Diddly - you need to give this unhealthy obsession you have with the PM a rest, otherwise it’ll drive you round the bend.

Plus it’s from The Guardian - I wouldn’t believe the date in that rag. Do you have a link from a better broadsheet? (Do we even have broadsheets now? It’s been years since I last bought a paper).
As usual, the "scoring political points" brigade bristles at the temerity of even asking questions about the approach the Government's taken.
Before deciding "he should have been leading strategy" read your own link, diddly. Perhaps he was leading the strategy from another direction.

//“Whoever is chairing those meetings reports to the prime minister. The prime minister is aware of all of these decisions and takes some of those decisions. You can take a single fact, wrench it out of context, whip it up in order to create a j’accuse narrative. But that is not fair reporting.”//

God! When he needs advisers why doesn't he source them from AB? Plenty here to help him out on that score - and they all know better than him!
Do you know the dates of the meetings, diddlydo?
And what the COBRA status was for Covid (clue- PHE had it as low)
Does the Prime Minister always chair Cobra meetings (clue- normally chaired by relevant minister who reports back to PM)?
What was the WHO saying about Covid? (Clue- they didn't declare it a pandemic until 11th or 12th March.
How many people had died of Covid in Europe by then?

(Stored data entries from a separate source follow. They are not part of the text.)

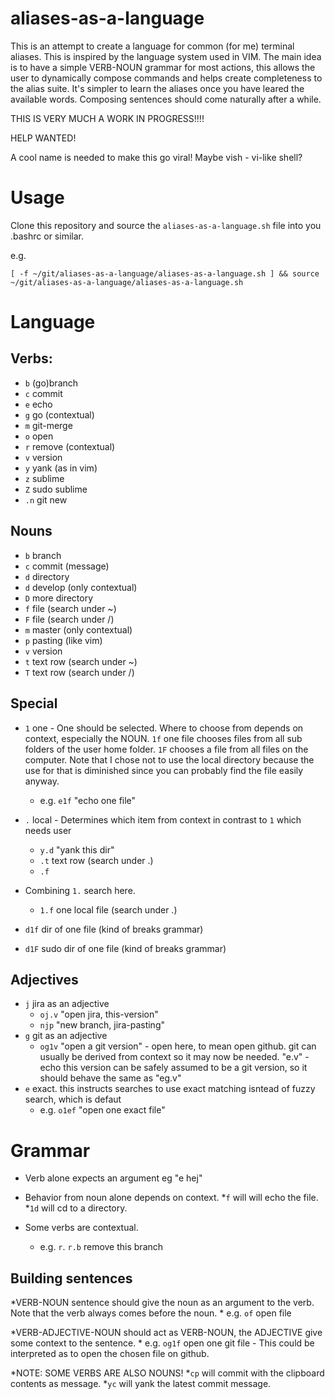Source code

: # aliases-as-a-language


This is an attempt to create a language for common (for me) terminal aliases. This is inspired by the language system used in VIM. The main idea is to have a simple VERB-NOUN grammar for most actions, this allows the user to dynamically compose commands and helps create completeness to the alias suite. It's simpler to learn the aliases once you have leared the available words. Composing sentences should come naturally after a while.

THIS IS VERY MUCH A WORK IN PROGRESS!!!!

HELP WANTED!

A cool name is needed to make this go viral! Maybe vish - vi-like shell?

# Usage
Clone this repository and source the `aliases-as-a-language.sh` file into you .bashrc or similar.

e.g.

`[ -f ~/git/aliases-as-a-language/aliases-as-a-language.sh ] && source ~/git/aliases-as-a-language/aliases-as-a-language.sh
`

# Language
## Verbs:
* `b`     (go)branch
* `c`     commit
* `e`     echo
* `g`     go (contextual)
* `m`     git-merge
* `o`     open
* `r`     remove (contextual)
* `v`     version
* `y`     yank (as in vim)
* `z`     sublime
* `Z`     sudo sublime
* `.n`    git new

## Nouns
* `b` branch
* `c` commit (message)
* `d` directory
* `d` develop (only contextual)
* `D` more directory
* `f` file (search under ~)
* `F` file (search under /)
* `m` master (only contextual)
* `p` pasting (like vim)
* `v` version
* `t` text row (search under ~)
* `T` text row (search under /)

## Special
* `1` one - One should be selected. Where to choose from depends on context, especially the NOUN. `1f` one file chooses files from all sub folders of the user home folder. `1F` chooses a file from all files on the computer. Note that I chose not to use the local directory because the use for that is diminished since you can probably find the file easily anyway.
    * e.g. `e1f` "echo one file"

* `.` local - Determines which item from context in contrast to `1` which needs user 
    * `y.d` "yank this dir"
    * `.t` text row (search under .)
    * `.f` 

* Combining `1.` search here. 
    * `1.f` one local file (search under .) 

* `d1f`   dir of one file        (kind of breaks grammar)
* `d1F`   sudo dir of one file   (kind of breaks grammar)

## Adjectives
* `j`     jira as an adjective
    * `oj.v`     "open jira, this-version"
    * `njp`      "new branch, jira-pasting"
* `g`     git as an adjective
    * `og1v`        "open a git version" - open here, to mean open github. git can usually be derived from context so it may now be needed. "e.v" - echo this version can be safely assumed to be a git version, so it should behave the same as "eg.v"
* `e` exact. this instructs searches to use exact matching isntead of fuzzy search, which is defaut
    * e.g. `o1ef` "open one exact file"

# Grammar
* Verb alone expects an argument eg "e hej"

* Behavior from noun alone depends on context. 
    *`f` will will echo the file. 
    *`1d` will cd to a directory.

* Some verbs are contextual.
    * e.g. `r`. `r.b` remove this branch

## Building sentences
*VERB-NOUN sentence should give the noun as an argument to the verb. Note that the verb always comes before the noun.
    * e.g. `of` open file

*VERB-ADJECTIVE-NOUN should act as VERB-NOUN, the ADJECTIVE give some context to the sentence.
    * e.g. `og1f` open one git file - This could be interpreted as to open the chosen file on github.

*NOTE: SOME VERBS ARE ALSO NOUNS! 
    *`cp` will commit with the clipboard contents as message. 
    *`yc` will yank the latest commit message.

Now without the benefit of hindsight can you really say he should have foreseen this? Was Corbyn saying anything at the time?
Question Author
Anyone who refers to the Guardian as a "rag" does not merit a response from me.
Picking up on Naomi’s point, I’m astonished and impressed at the amount of experts we have on AB concerning this.

I think they should be guiding us through this crisis!
The WHO was saying, in effect, "this doesn't need to be a pandemic as long as Governments take the threat seriously". The fact that it then became a pandemic speaks, arguably, to the failure of Governments across the world to respond appropriately. Of course this failure then belongs to everybody. But I don't see that "everybody got this wrong" is a defence either.
Any paper that has Polly (I’m rich but nobody else should be) Toynbee as a columnist, can be safely disregarded as a paper worthy of considering.
DD: "Diddly - you need to give this unhealthy obsession you have with the PM a rest, otherwise it’ll drive you round the bend. " - I think the bend has already been navigated.
diddly: "Anyone who refers to the Guardian as a "rag" does not merit a response from me." - they can't even give them away, there are always piles outside stations!
Only the the Daily Record (what’s that?) and City A.M. have a smaller circulation than The Guardian.

City A.M. is a freebie.

That says it all.
I just took a day at random - 14th Feb and on that day Boris was busy being focused on the UK domestic agenda and... levelling up for the British people'.